In deze uitspraak beoordeelt de Rechtbank Den Haag het beroep van eiser tegen de afwijzing van zijn asielaanvraag. Eiser, geboren in 1994 en van Sri Lankaanse nationaliteit, heeft op 22 april 2023 een asielaanvraag ingediend, die op 7 mei 2023 door de staatssecretaris van Justitie en Veiligheid als kennelijk ongegrond is afgewezen. Eiser heeft hiertegen beroep ingesteld, maar is niet verschenen op de zitting op 16 januari 2024. De rechtbank heeft vastgesteld dat eiser met onbekende bestemming is vertrokken en dat er geen contact meer is geweest met zijn gemachtigde. Dit leidt tot de conclusie dat eiser kennelijk geen prijs meer stelt op de door hem aanvankelijk gezochte internationale bescherming in Nederland.
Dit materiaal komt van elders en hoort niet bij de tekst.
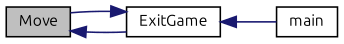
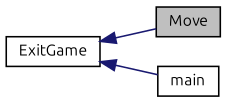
  digraph {
    fontname=Ubuntu
    rankdir=LR
    node [color=black fillcolor=white fontname=Ubuntu fontsize=10 shape=record style=filled]
    edge [color=midnightblue dir=back fontname=Ubuntu fontsize=10 labelfontname=Helvetica labelfontsize=10 style=solid]
    n1 [fillcolor=grey75 fontcolor=black height=0.2 label=Move width=0.4]
    n2 [height=0.2 label=ExitGame width=0.4]
    n3 [height=0.2 label=main width=0.4]
-   n1 -> n2
    n2 -> n1
    n2 -> n3
  }
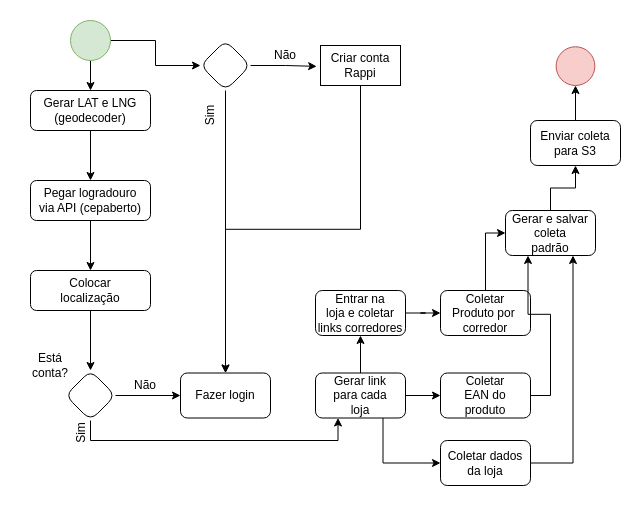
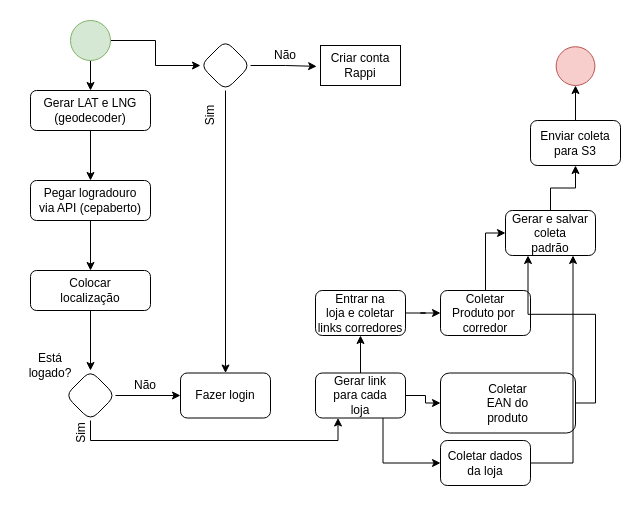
  <mxCell id="0" />
  <mxCell id="1" parent="0" />
  <mxCell id="2" value="" style="edgeStyle=orthogonalEdgeStyle;rounded=0;orthogonalLoop=1;jettySize=auto;html=1;" edge="1" parent="1" source="3" target="8"><mxGeometry relative="1" as="geometry" /></mxCell>
  <mxCell id="3" value="Gerar LAT e LNG&lt;br&gt;(geodecoder)" style="rounded=1;whiteSpace=wrap;html=1;fontSize=12;glass=0;strokeWidth=1;shadow=0;" parent="1" vertex="1"><mxGeometry x="30" y="90" width="120" height="40" as="geometry" /></mxCell>
  <mxCell id="4" style="edgeStyle=orthogonalEdgeStyle;rounded=0;orthogonalLoop=1;jettySize=auto;html=1;exitX=0.5;exitY=1;exitDx=0;exitDy=0;entryX=0.5;entryY=0;entryDx=0;entryDy=0;" edge="1" parent="1" source="6" target="3"><mxGeometry relative="1" as="geometry" /></mxCell>
  <mxCell id="5" value="" style="edgeStyle=orthogonalEdgeStyle;rounded=0;orthogonalLoop=1;jettySize=auto;html=1;" edge="1" parent="1" source="6" target="15"><mxGeometry relative="1" as="geometry" /></mxCell>
  <mxCell id="6" value="" style="ellipse;whiteSpace=wrap;html=1;rounded=1;glass=0;strokeWidth=1;shadow=0;fillColor=#d5e8d4;strokeColor=#82b366;" vertex="1" parent="1"><mxGeometry x="70" y="20" width="40" height="40" as="geometry" /></mxCell>
  <mxCell id="7" value="" style="edgeStyle=orthogonalEdgeStyle;rounded=0;orthogonalLoop=1;jettySize=auto;html=1;" edge="1" parent="1" source="8" target="12"><mxGeometry relative="1" as="geometry" /></mxCell>
  <mxCell id="8" value="Pegar logradouro&lt;br&gt;via API (cepaberto)" style="rounded=1;whiteSpace=wrap;html=1;fontSize=12;glass=0;strokeWidth=1;shadow=0;" vertex="1" parent="1"><mxGeometry x="30" y="180" width="120" height="40" as="geometry" /></mxCell>
- <mxCell id="9" style="edgeStyle=orthogonalEdgeStyle;rounded=0;orthogonalLoop=1;jettySize=auto;html=1;exitX=0.5;exitY=1;exitDx=0;exitDy=0;entryX=0.5;entryY=0;entryDx=0;entryDy=0;" edge="1" parent="1" source="10" target="21"><mxGeometry relative="1" as="geometry" /></mxCell>
  <mxCell id="10" value="Criar conta&lt;br&gt;Rappi" style="whiteSpace=wrap;html=1;glass=0;strokeWidth=1;shadow=0;rounded=0;" vertex="1" parent="1"><mxGeometry x="320" y="45" width="80" height="40" as="geometry" /></mxCell>
  <mxCell id="11" value="" style="edgeStyle=orthogonalEdgeStyle;rounded=0;orthogonalLoop=1;jettySize=auto;html=1;" edge="1" parent="1" source="12" target="19"><mxGeometry relative="1" as="geometry" /></mxCell>
  <mxCell id="12" value="Colocar&lt;br&gt;localização" style="rounded=1;whiteSpace=wrap;html=1;fontSize=12;glass=0;strokeWidth=1;shadow=0;" vertex="1" parent="1"><mxGeometry x="30" y="270" width="120" height="40" as="geometry" /></mxCell>
  <mxCell id="13" style="edgeStyle=orthogonalEdgeStyle;rounded=0;orthogonalLoop=1;jettySize=auto;html=1;exitX=1;exitY=0.5;exitDx=0;exitDy=0;entryX=-0.048;entryY=0.522;entryDx=0;entryDy=0;entryPerimeter=0;" edge="1" parent="1" source="15" target="10"><mxGeometry relative="1" as="geometry" /></mxCell>
  <mxCell id="14" style="edgeStyle=orthogonalEdgeStyle;rounded=0;orthogonalLoop=1;jettySize=auto;html=1;exitX=0.5;exitY=1;exitDx=0;exitDy=0;entryX=0.5;entryY=0;entryDx=0;entryDy=0;" edge="1" parent="1" source="15" target="21"><mxGeometry relative="1" as="geometry" /></mxCell>
  <mxCell id="15" value="" style="rhombus;whiteSpace=wrap;html=1;rounded=1;glass=0;strokeWidth=1;shadow=0;" vertex="1" parent="1"><mxGeometry x="200" y="40" width="50" height="50" as="geometry" /></mxCell>
  <mxCell id="16" value="Não" style="text;html=1;strokeColor=none;fillColor=none;align=center;verticalAlign=middle;whiteSpace=wrap;rounded=0;" vertex="1" parent="1"><mxGeometry x="255" y="40" width="60" height="30" as="geometry" /></mxCell>
  <mxCell id="17" value="" style="edgeStyle=orthogonalEdgeStyle;rounded=0;orthogonalLoop=1;jettySize=auto;html=1;" edge="1" parent="1" source="19" target="21"><mxGeometry relative="1" as="geometry" /></mxCell>
  <mxCell id="18" style="edgeStyle=orthogonalEdgeStyle;rounded=0;orthogonalLoop=1;jettySize=auto;html=1;exitX=0.5;exitY=1;exitDx=0;exitDy=0;entryX=0.25;entryY=1;entryDx=0;entryDy=0;" edge="1" parent="1" source="19" target="27"><mxGeometry relative="1" as="geometry" /></mxCell>
  <mxCell id="19" value="" style="rhombus;whiteSpace=wrap;html=1;rounded=1;glass=0;strokeWidth=1;shadow=0;" vertex="1" parent="1"><mxGeometry x="65" y="370" width="50" height="50" as="geometry" /></mxCell>
- <mxCell id="20" value="Está conta?" style="text;html=1;strokeColor=none;fillColor=none;align=center;verticalAlign=middle;whiteSpace=wrap;rounded=0;" vertex="1" parent="1"><mxGeometry x="20" y="350" width="60" height="30" as="geometry" /></mxCell>
+ <mxCell id="20" value="Está logado?" style="text;html=1;strokeColor=none;fillColor=none;align=center;verticalAlign=middle;whiteSpace=wrap;rounded=0;" vertex="1" parent="1"><mxGeometry x="20" y="350" width="60" height="30" as="geometry" /></mxCell>
  <mxCell id="21" value="Fazer login" style="whiteSpace=wrap;html=1;rounded=1;glass=0;strokeWidth=1;shadow=0;" vertex="1" parent="1"><mxGeometry x="180" y="372.5" width="90" height="45" as="geometry" /></mxCell>
  <mxCell id="22" value="Não" style="text;html=1;strokeColor=none;fillColor=none;align=center;verticalAlign=middle;whiteSpace=wrap;rounded=0;" vertex="1" parent="1"><mxGeometry x="115" y="370" width="60" height="30" as="geometry" /></mxCell>
  <mxCell id="23" value="Sim" style="text;html=1;strokeColor=none;fillColor=none;align=center;verticalAlign=middle;whiteSpace=wrap;rounded=0;rotation=-90;" vertex="1" parent="1"><mxGeometry x="180" y="100" width="60" height="30" as="geometry" /></mxCell>
  <mxCell id="24" value="" style="edgeStyle=orthogonalEdgeStyle;rounded=0;orthogonalLoop=1;jettySize=auto;html=1;" edge="1" parent="1" source="27" target="32"><mxGeometry relative="1" as="geometry" /></mxCell>
  <mxCell id="25" value="" style="edgeStyle=orthogonalEdgeStyle;rounded=0;orthogonalLoop=1;jettySize=auto;html=1;" edge="1" parent="1" source="27" target="36"><mxGeometry relative="1" as="geometry" /></mxCell>
  <mxCell id="26" value="" style="edgeStyle=orthogonalEdgeStyle;rounded=0;orthogonalLoop=1;jettySize=auto;html=1;exitX=0.75;exitY=1;exitDx=0;exitDy=0;entryX=0;entryY=0.5;entryDx=0;entryDy=0;" edge="1" parent="1" source="27" target="38"><mxGeometry relative="1" as="geometry" /></mxCell>
  <mxCell id="27" value="Gerar link&lt;br&gt;para cada&lt;br&gt;loja" style="whiteSpace=wrap;html=1;rounded=1;glass=0;strokeWidth=1;shadow=0;" vertex="1" parent="1"><mxGeometry x="315" y="372.5" width="90" height="45" as="geometry" /></mxCell>
  <mxCell id="28" value="Sim" style="text;html=1;strokeColor=none;fillColor=none;align=center;verticalAlign=middle;whiteSpace=wrap;rounded=0;rotation=-90;" vertex="1" parent="1"><mxGeometry x="50" y="417.5" width="60" height="30" as="geometry" /></mxCell>
  <mxCell id="29" style="edgeStyle=orthogonalEdgeStyle;rounded=0;orthogonalLoop=1;jettySize=auto;html=1;exitX=0.5;exitY=0;exitDx=0;exitDy=0;entryX=0;entryY=0.5;entryDx=0;entryDy=0;" edge="1" parent="1" source="30" target="34"><mxGeometry relative="1" as="geometry" /></mxCell>
  <mxCell id="30" value="Coletar&lt;br&gt;Produto por&amp;nbsp;&lt;br&gt;corredor" style="whiteSpace=wrap;html=1;rounded=1;glass=0;strokeWidth=1;shadow=0;" vertex="1" parent="1"><mxGeometry x="440" y="290" width="90" height="45" as="geometry" /></mxCell>
  <mxCell id="31" style="edgeStyle=orthogonalEdgeStyle;rounded=0;orthogonalLoop=1;jettySize=auto;html=1;exitX=1;exitY=0.5;exitDx=0;exitDy=0;entryX=0.25;entryY=1;entryDx=0;entryDy=0;" edge="1" parent="1" source="32" target="34"><mxGeometry relative="1" as="geometry" /></mxCell>
- <mxCell id="32" value="Coletar&lt;br&gt;EAN do&lt;br&gt;produto" style="whiteSpace=wrap;html=1;rounded=1;glass=0;strokeWidth=1;shadow=0;" vertex="1" parent="1"><mxGeometry x="440" y="372.5" width="90" height="45" as="geometry" /></mxCell>
+ <mxCell id="32" value="Coletar&lt;br&gt;EAN do&lt;br&gt;produto" style="whiteSpace=wrap;html=1;rounded=1;glass=0;strokeWidth=1;shadow=0;" vertex="1" parent="1"><mxGeometry x="440" y="372.5" width="135" height="60" as="geometry" /></mxCell>
  <mxCell id="33" value="" style="edgeStyle=orthogonalEdgeStyle;rounded=0;orthogonalLoop=1;jettySize=auto;html=1;" edge="1" parent="1" source="34" target="40"><mxGeometry relative="1" as="geometry" /></mxCell>
  <mxCell id="34" value="Gerar e salvar coleta&lt;br&gt;padrão" style="whiteSpace=wrap;html=1;rounded=1;glass=0;strokeWidth=1;shadow=0;" vertex="1" parent="1"><mxGeometry x="505" y="210" width="90" height="45" as="geometry" /></mxCell>
  <mxCell id="35" style="edgeStyle=orthogonalEdgeStyle;rounded=0;orthogonalLoop=1;jettySize=auto;html=1;exitX=1;exitY=0.5;exitDx=0;exitDy=0;" edge="1" parent="1" source="36" target="30"><mxGeometry relative="1" as="geometry" /></mxCell>
  <mxCell id="36" value="Entrar na &lt;br&gt;loja e coletar&lt;br&gt;links corredores" style="whiteSpace=wrap;html=1;rounded=1;glass=0;strokeWidth=1;shadow=0;" vertex="1" parent="1"><mxGeometry x="315" y="290" width="90" height="45" as="geometry" /></mxCell>
  <mxCell id="37" style="edgeStyle=orthogonalEdgeStyle;rounded=0;orthogonalLoop=1;jettySize=auto;html=1;exitX=1;exitY=0.5;exitDx=0;exitDy=0;entryX=0.75;entryY=1;entryDx=0;entryDy=0;" edge="1" parent="1" source="38" target="34"><mxGeometry relative="1" as="geometry" /></mxCell>
  <mxCell id="38" value="Coletar dados&lt;br&gt;da loja" style="whiteSpace=wrap;html=1;rounded=1;glass=0;strokeWidth=1;shadow=0;" vertex="1" parent="1"><mxGeometry x="440" y="440" width="90" height="45" as="geometry" /></mxCell>
  <mxCell id="39" value="" style="edgeStyle=orthogonalEdgeStyle;rounded=0;orthogonalLoop=1;jettySize=auto;html=1;" edge="1" parent="1" source="40" target="41"><mxGeometry relative="1" as="geometry" /></mxCell>
  <mxCell id="40" value="Enviar coleta&lt;br&gt;para S3" style="whiteSpace=wrap;html=1;rounded=1;glass=0;strokeWidth=1;shadow=0;" vertex="1" parent="1"><mxGeometry x="530" y="120" width="90" height="45" as="geometry" /></mxCell>
  <mxCell id="41" value="" style="ellipse;whiteSpace=wrap;html=1;rounded=1;glass=0;strokeWidth=1;shadow=0;fillColor=#f8cecc;strokeColor=#b85450;" vertex="1" parent="1"><mxGeometry x="555.63" y="46.25" width="38.75" height="38.75" as="geometry" /></mxCell>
De rechtbank overweegt dat volgens vaste rechtspraak van de hoogste Nederlandse vreemdelingenrechter, een vreemdeling die met onbekende bestemming vertrekt, in beginsel geen procesbelang meer heeft bij een inhoudelijke behandeling van zijn beroep. Eiser heeft geen bewijs geleverd dat hij nog in Nederland verblijft of dat er contact is met zijn gemachtigde. De rechtbank concludeert dat het beroep niet-ontvankelijk is, omdat eiser geen rechtens te beschermen belang meer heeft bij de beoordeling van zijn asielaanvraag. De afwijzing van de asielaanvraag en het terugkeerbesluit blijven in stand, en eiser krijgt geen proceskostenvergoeding.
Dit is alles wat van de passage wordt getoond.